Tabela 8.2: Como não especificar requisitos por sentenças textuais.

Os mesmos requisitos deveriam ser reestruturados conforme a Tabela 8.3.

Identificador: RF001 Requisito: Manter Cadastro de Visitante
O condômino cadastra o visitante registrando o Nome e Registro Geral.
Identificador: RF002 Requisito: Liberar Acesso de Visitante
O condômino cadastra a liberação de acesso selecionando um visitante já cadastrado e indica o período (data e hora de início e data e hora de fim) para realizar a visita.
Identificador: RF003 Requisito: Registrar Entrada de Visitante
O porteiro ou guarda verifica que a documentação apresentada pelo visitante confere com os dados apresentados na liberação de acesso (Nome do Visitante e o Registro Geral) e registra a data e hora em que o visitante entrou no condomínio.

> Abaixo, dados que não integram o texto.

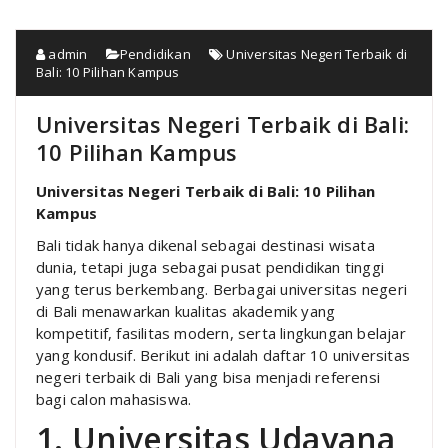
admin
Pendidikan
Universitas Negeri Terbaik di
Bali: 10 Pilihan Kampus
Universitas Negeri Terbaik di Bali:
10 Pilihan Kampus
Universitas Negeri Terbaik di Bali: 10 Pilihan
Kampus
Bali tidak hanya dikenal sebagai destinasi wisata
dunia, tetapi juga sebagai pusat pendidikan tinggi
yang terus berkembang. Berbagai universitas negeri
di Bali menawarkan kualitas akademik yang
kompetitif, fasilitas modern, serta lingkungan belajar
yang kondusif. Berikut ini adalah daftar 10 universitas
negeri terbaik di Bali yang bisa menjadi referensi
bagi calon mahasiswa.
1. Universitas Udayana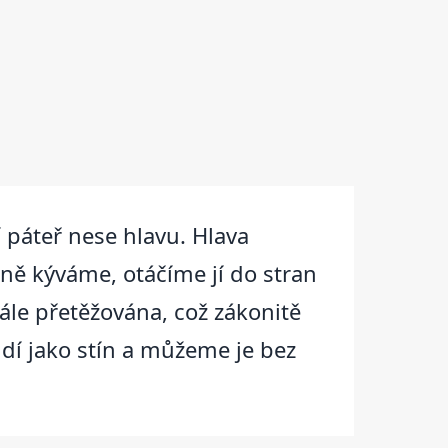
í páteř nese hlavu. Hlava
ně kýváme, otáčíme jí do stran
ále přetěžována, což zákonitě
lidí jako stín a můžeme je bez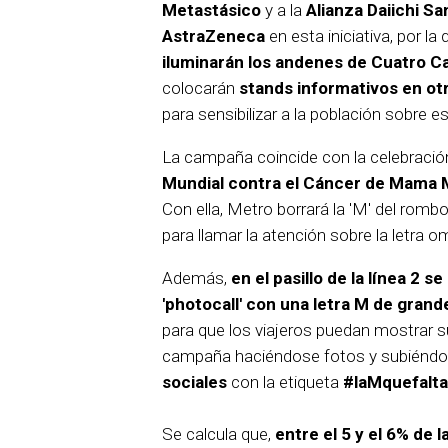
Metastásico
y a la
Alianza Daiichi S
AstraZeneca
en esta iniciativa, por la
iluminarán los andenes de Cuatro 
colocarán
stands informativos en ot
para sensibilizar a la población sobre e
La campaña coincide con la celebració
Mundial contra el Cáncer de Mama 
Con ella, Metro borrará la 'M' del romb
para llamar la atención sobre la letra om
Además,
en el pasillo de la línea 2 s
'photocall' con una letra M de gran
para que los viajeros puedan mostrar s
campaña haciéndose fotos y subiéndo
sociales
con la etiqueta
#laMquefalta
Se calcula que,
entre el 5 y el 6% de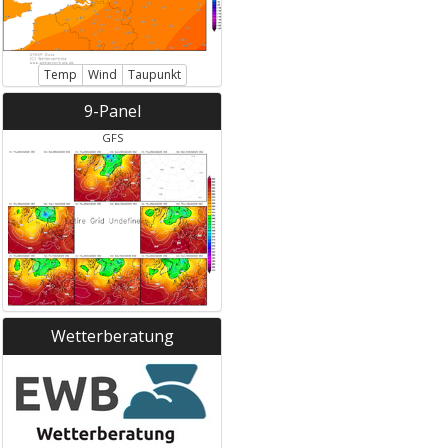
Temp
Wind
Taupunkt
9-Panel
GFS
Wetterberatung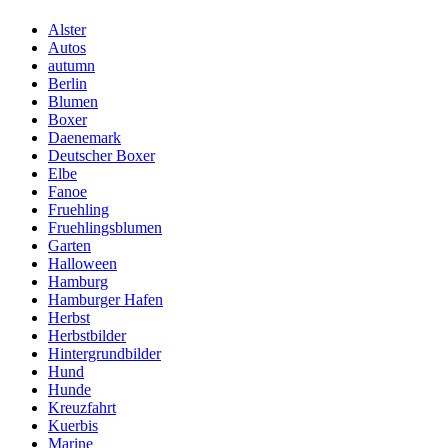
Alster
Autos
autumn
Berlin
Blumen
Boxer
Daenemark
Deutscher Boxer
Elbe
Fanoe
Fruehling
Fruehlingsblumen
Garten
Halloween
Hamburg
Hamburger Hafen
Herbst
Herbstbilder
Hintergrundbilder
Hund
Hunde
Kreuzfahrt
Kuerbis
Marine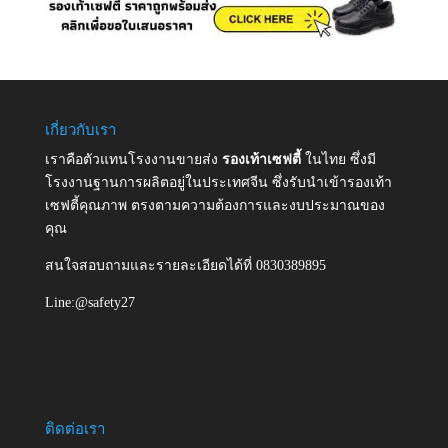
เกี่ยวกับเรา
เราคือตัวแทนโรงงานขายส่ง
รองเท้าเซฟตี้
ในไทย ซึ่งมี
โรงงานฐานการผลิตอยู่ในประเทศจีน ซึ่งรับนำเข้ารองเท้า
เซฟตี้คุณภาพ ตรงตามความต้องการและงบประมาณของ
คุณ
สนใจสอบถามและรายละเอียดได้ที่ 0830389895
Line:@safety27
ติดต่อเรา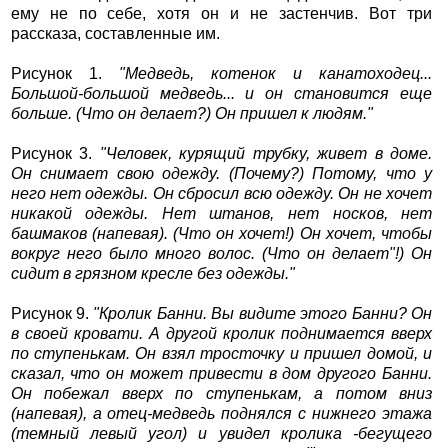
ему не по себе, хотя он и не застенчив. Вот три
рассказа, составленные им.
Рисунок 1.
"Медведь, котенок и канатоходец...
Большой-большой медведь... и он становится еще
больше. (Что он делает?) Он пришел к людям."
Рисунок 3.
"Человек, курящий трубку, живет в доме.
Он снимает свою одежду. (Почему?) Потому, что у
него нет одежды. Он сбросил всю одежду. Он не хочет
никакой одежды. Нет штанов, нет носков, нет
башмаков (напевая). (Что он хочет!) Он хочет, чтобы
вокруг него было много волос. (Что он делает"!) Он
сидит в грязном кресле без одежды."
Рисунок 9.
"Кролик Банни. Вы видите этого Банни? Он
в своей кровати. А другой кролик поднимается вверх
по ступенькам. Он взял тросточку и пришел домой, и
сказал, что он может привести в дом другого Банни.
Он побежал вверх по ступенькам, а потом вниз
(напевая), а отец-медведь поднялся с нижнего этажа
(темный левый угол) и увидел кролика -бегущего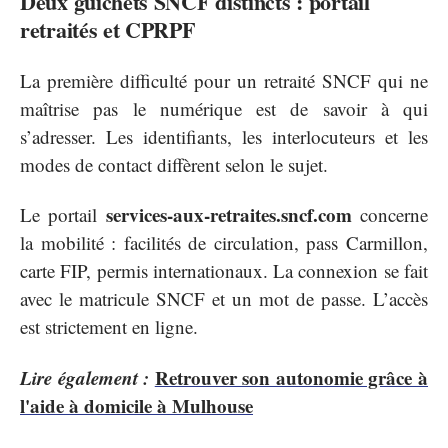
Deux guichets SNCF distincts : portail
retraités et CPRPF
La première difficulté pour un retraité SNCF qui ne
maîtrise pas le numérique est de savoir à qui
s’adresser. Les identifiants, les interlocuteurs et les
modes de contact diffèrent selon le sujet.
services-aux-retraites.sncf.com
Le portail
concerne
la mobilité : facilités de circulation, pass Carmillon,
carte FIP, permis internationaux. La connexion se fait
avec le matricule SNCF et un mot de passe. L’accès
est strictement en ligne.
Lire également :
Retrouver son autonomie grâce à
l'aide à domicile à Mulhouse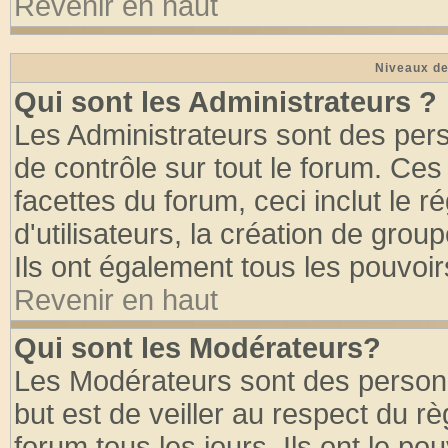
Revenir en haut
Niveaux de
Qui sont les Administrateurs ?
Les Administrateurs sont des per
de contrôle sur tout le forum. Ce
facettes du forum, ceci inclut le
d'utilisateurs, la création de grou
Ils ont également tous les pouvoi
Revenir en haut
Qui sont les Modérateurs?
Les Modérateurs sont des person
but est de veiller au respect du 
forum tous les jours. Ils ont le po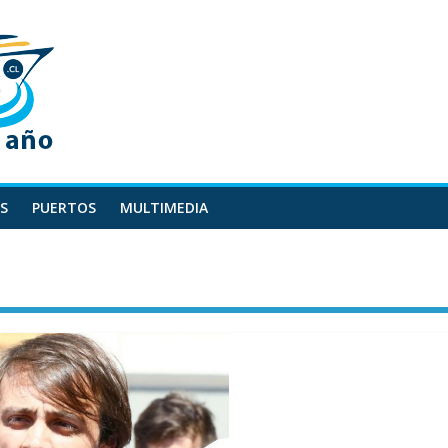
S
PUERTOS
MULTIMEDIA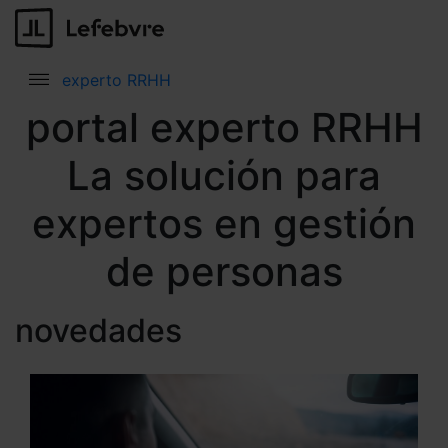
experto RRHH
portal experto RRHH
La solución para
expertos en gestión
de personas
novedades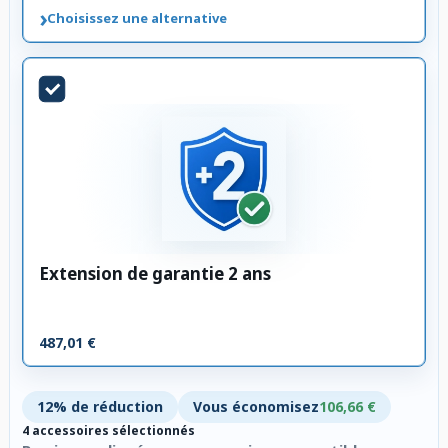
›
Choisissez une alternative
Extension de garantie 2 ans
487,01 €
12% de réduction
Vous économisez
106,66 €
4 accessoires sélectionnés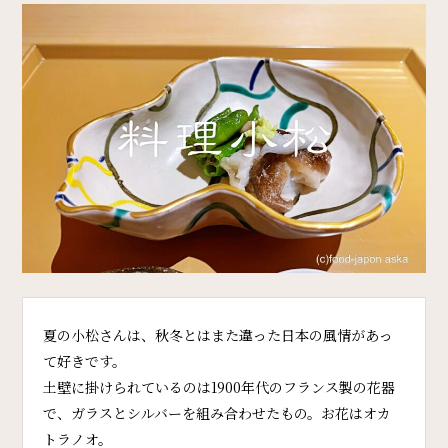
夏の小松さんは、秋冬とはまた違った日本の風情があっ
て好きです。
土壁に掛けられているのは1900年代のフランス製の花器
で、ガラスとシルバーを組み合わせたもの。お花はオカ
トラノオ。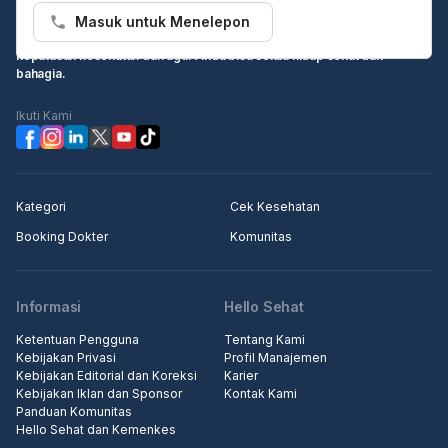
Masuk untuk Menelepon
Hello Sehat ingin menjadi sumber informasi Anda dalam membuat
keputusan kesehatan dan agar Anda bisa selalu hidup sehat dan
bahagia.
Ikuti Kami
Kategori
Cek Kesehatan
Booking Dokter
Komunitas
Informasi
Hello Sehat
Ketentuan Pengguna
Tentang Kami
Kebijakan Privasi
Profil Manajemen
Kebijakan Editorial dan Koreksi
Karier
Kebijakan Iklan dan Sponsor
Kontak Kami
Panduan Komunitas
Hello Sehat dan Kemenkes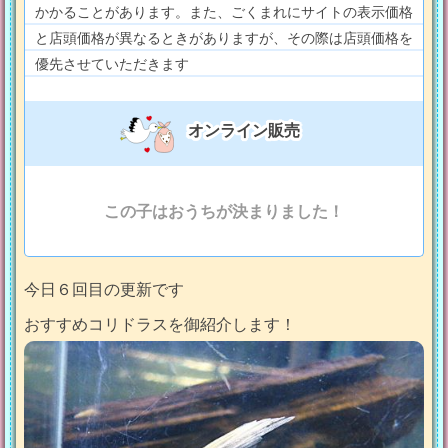
かかることがあります。また、ごくまれにサイトの表示価格
と店頭価格が異なるときがありますが、その際は店頭価格を
優先させていただきます
オンライン販売
この子はおうちが決まりました！
今日６回目の更新です
おすすめコリドラスを御紹介します！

Tabela 8.3: O resultado da reformulação das sentenças textuais.

A representação das condicionantes que se aplicam em um nível superior, no encadeamento dos processos em que os requisitos se inserem, deve ser feita por meio da modelagem de processos, por exemplo.

O detalhamento dos requisitos identificados nas sentenças textuais pode ser realizado por meio de casos de uso e especificações de regras de negócio ou mesmo outros métodos não documentais como a prototipação. Quanto às especificações de mudança, segue a mesma lógica.

Deve-se ressaltar que alcançar o marco de consolidação do escopo não implica em esgotar a identificação de todos os requisitos, assim como alcançar o marco do detalhamento dos requisitos não implica em esgotar a descrição do passo-a-passo e das regras de negócio que se apliquem a esses requisitos.

Ou seja, ainda que o marco de consolidação do escopo seja alcançado, é possível que ainda haja itens de importância secundária em cinza – escondendo vários requisitos funcionais e não funcionais a descobrir como dentro do escopo (preto) ou fora (branco) em requisitos como “emitir relatórios gerenciais”. Ainda que o projeto tenha ultrapassado o marco citado, novas especificações indicando quais requisitos funcionais farão parte do escopo serão elaboradas como histórias do usuário ou elementos em uma lista de requisitos mais refinada.

Não se descarta a hipótese de elaborar especificações de requisitos após o projeto, implementação, testes, etc. que, obviamente, não as puderam utilizar. Certamente, não se recomenda essa prática. Coloca-se como uma possibilidade com um intuito de minimizar danos, porque ao menos se retém a informação numa perspectiva de requisitos e desde que haja a intenção de promover sua atualização conforme o produto evolui.